Arrange every line of text in the data below as a numbered list, skipping blank lines. Leave the pictures out of your answer.

▶ _Provided records_:
=== Section Start ===

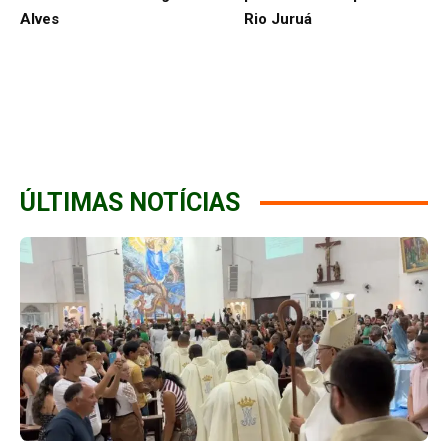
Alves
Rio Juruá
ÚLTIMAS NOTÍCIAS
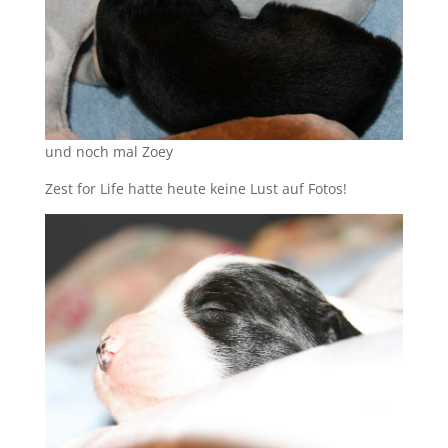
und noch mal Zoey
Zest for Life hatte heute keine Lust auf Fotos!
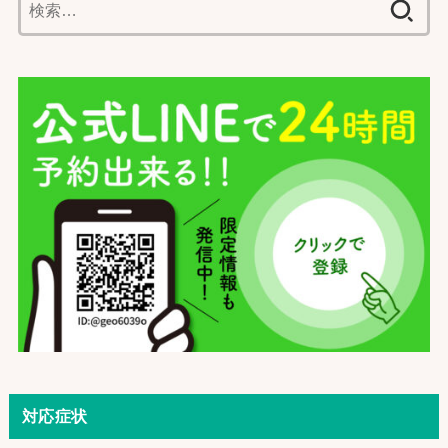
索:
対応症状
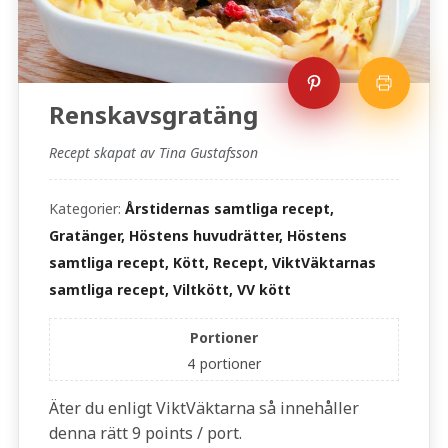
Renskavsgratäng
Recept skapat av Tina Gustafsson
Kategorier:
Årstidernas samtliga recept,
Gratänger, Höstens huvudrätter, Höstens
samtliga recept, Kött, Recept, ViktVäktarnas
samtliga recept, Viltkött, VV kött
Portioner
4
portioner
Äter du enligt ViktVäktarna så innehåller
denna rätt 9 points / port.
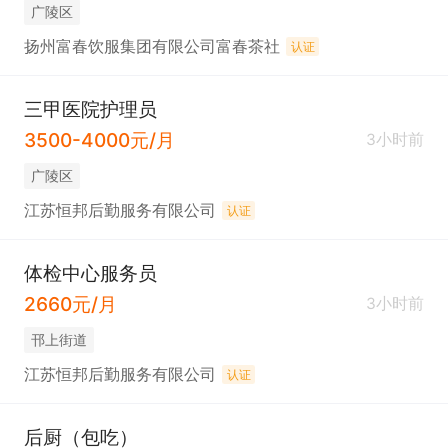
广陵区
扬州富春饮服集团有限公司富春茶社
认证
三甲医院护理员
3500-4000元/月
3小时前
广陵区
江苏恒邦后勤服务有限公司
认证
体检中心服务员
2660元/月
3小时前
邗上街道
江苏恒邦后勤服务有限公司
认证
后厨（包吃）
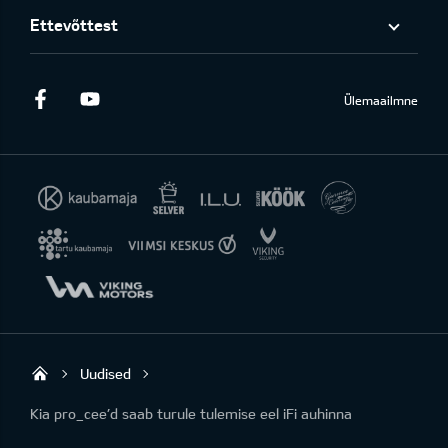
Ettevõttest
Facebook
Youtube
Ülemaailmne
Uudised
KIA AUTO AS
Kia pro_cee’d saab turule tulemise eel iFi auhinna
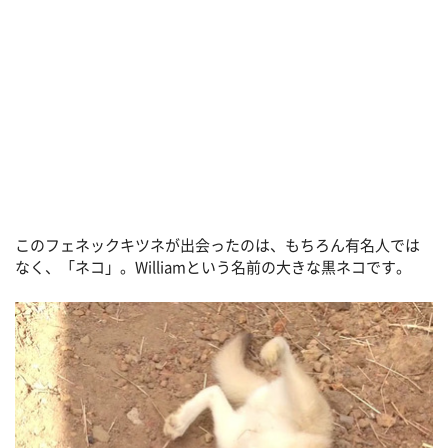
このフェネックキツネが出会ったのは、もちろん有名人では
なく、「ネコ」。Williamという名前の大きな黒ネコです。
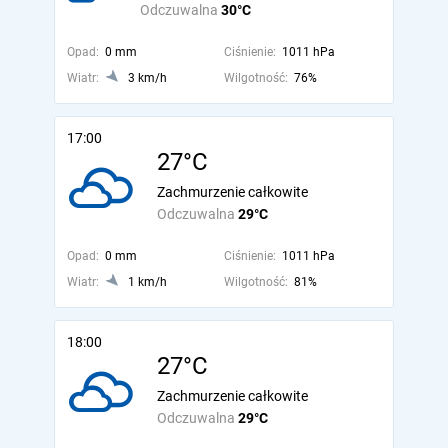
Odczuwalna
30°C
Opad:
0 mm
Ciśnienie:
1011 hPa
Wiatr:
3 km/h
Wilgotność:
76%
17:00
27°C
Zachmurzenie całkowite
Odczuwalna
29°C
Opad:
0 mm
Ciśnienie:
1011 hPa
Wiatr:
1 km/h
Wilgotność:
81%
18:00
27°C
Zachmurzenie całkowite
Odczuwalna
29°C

=== Section End ===

▶ _Solution_:
1. Alves
2. Rio Juruá
3. ÚLTIMAS NOTÍCIAS
4. und noch mal Zoey
5. Zest for Life hatte heute keine Lust auf Fotos!
6. 索:
7. 対応症状
8. Renskavsgratäng
9. Recept skapat av Tina Gustafsson
10. Kategorier:
11. Årstidernas samtliga recept,
12. Gratänger, Höstens huvudrätter, Höstens
13. samtliga recept, Kött, Recept, ViktVäktarnas
14. samtliga recept, Viltkött, VV kött
15. Portioner
16. 4
17. portioner
18. Äter du enligt ViktVäktarna så innehåller
19. denna rätt 9 points / port.
20. 广陵区
21. 扬州富春饮服集团有限公司富春茶社
22. 认证
23. 三甲医院护理员
24. 3500-4000元/月
25. 3小时前
26. 广陵区
27. 江苏恒邦后勤服务有限公司
28. 认证
29. 体检中心服务员
30. 2660元/月
31. 3小时前
32. 邗上街道
33. 江苏恒邦后勤服务有限公司
34. 认证
35. 后厨（包吃）
36. Ettevõttest
37. Facebook
38. Youtube
39. Ülemaailmne
40. Uudised
41. KIA AUTO AS
42. Kia pro_cee’d saab turule tulemise eel iFi auhinna
43. このフェネックキツネが出会ったのは、もちろん有名人では
44. なく、「ネコ」。Williamという名前の大きな黒ネコです。
45. Odczuwalna
46. 30°C
47. Opad:
48. 0 mm
49. Ciśnienie:
50. 1011 hPa
51. Wiatr:
52. 3 km/h
53. Wilgotność:
54. 76%
55. 17:00
56. 27°C
57. Zachmurzenie całkowite
58. Odczuwalna
59. 29°C
60. Opad:
61. 0 mm
62. Ciśnienie:
63. 1011 hPa
64. Wiatr:
65. 1 km/h
66. Wilgotność:
67. 81%
68. 18:00
69. 27°C
70. Zachmurzenie całkowite
71. Odczuwalna
72. 29°C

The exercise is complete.